My small additional tool kit (a WalMart purchased small soft case fishing bag = 6"x6"x10" (fully packed) weighs about 6-7 lbs and contains:
- two plastic boxes (came with bag) with dividers
- spare bulbs for all lights
- extra fuzes that match the ones required (hard to find the 4amp ones, so I bought and keep extra on hand)
- hex wrench set with rounded ends on the long side (helps get the touch angles)
- ratchet screwdriver handle with metric torx, hex, sockets, and FT/CT screwdriver bits (I purchased the Husky brand at Lowes or Home Depot)

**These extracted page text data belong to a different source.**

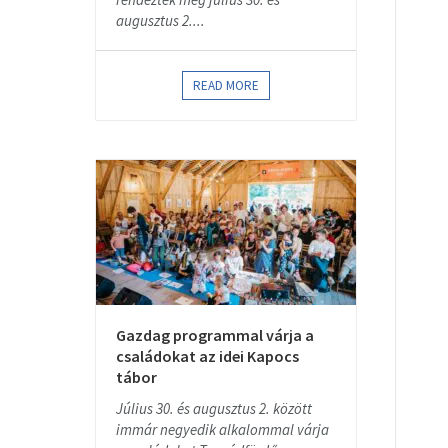
augusztus 2....
READ MORE
Gazdag programmal várja a
családokat az idei Kapocs
tábor
Július 30. és augusztus 2. között
immár negyedik alkalommal várja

- 10" Craftsman 3/8" ratchet
- 5, 6, 8, 10, & 12mm wrenches, hex heads, and bolt sockets - the most commonly used for possible problems you might encounter
- 6" socket extension
- 1/4"-3/8" and 3/8"-1/2" socket adapters
- lots of black zip ties
- bike tie down strap connectors (4) to properly tie down the bike with ratchets if it ever needs to be towed.
- electrical tape
- electrical wire connectors and quick splice connectors
- velcro wraps (small roll for multiple uses)

I just finished a 1,700 mile ride the first weekend of May and was fortunate to enjoy the ride and weather the entire time without opening my tool bag for myself! I am a little anal and did carry two torque wrenches in 1/4" and 3/8" sizes in their original plastic cases. Having done this, I realized I don't have all the torque specs with me on the bike. My addition to the bag will be the torque specficiation pages from my Clymer's manual copied and folded for reference if I ever need them. These take up quite a bit of room and I'm seriously considering leaving them next time and relying on my calibrated arm ("gut-n-tight") for road-side use and stopping at the first auto parts store or garage to borrow for any torque requirements.

I'm planning a 6K mile 2.5-3 week ride from Texas to the northern tip of Nova Scotia this summer with my son (who owns a Triumph Tiger 955i) and don't plan to take much more, if anything, than listed above due to space requirements!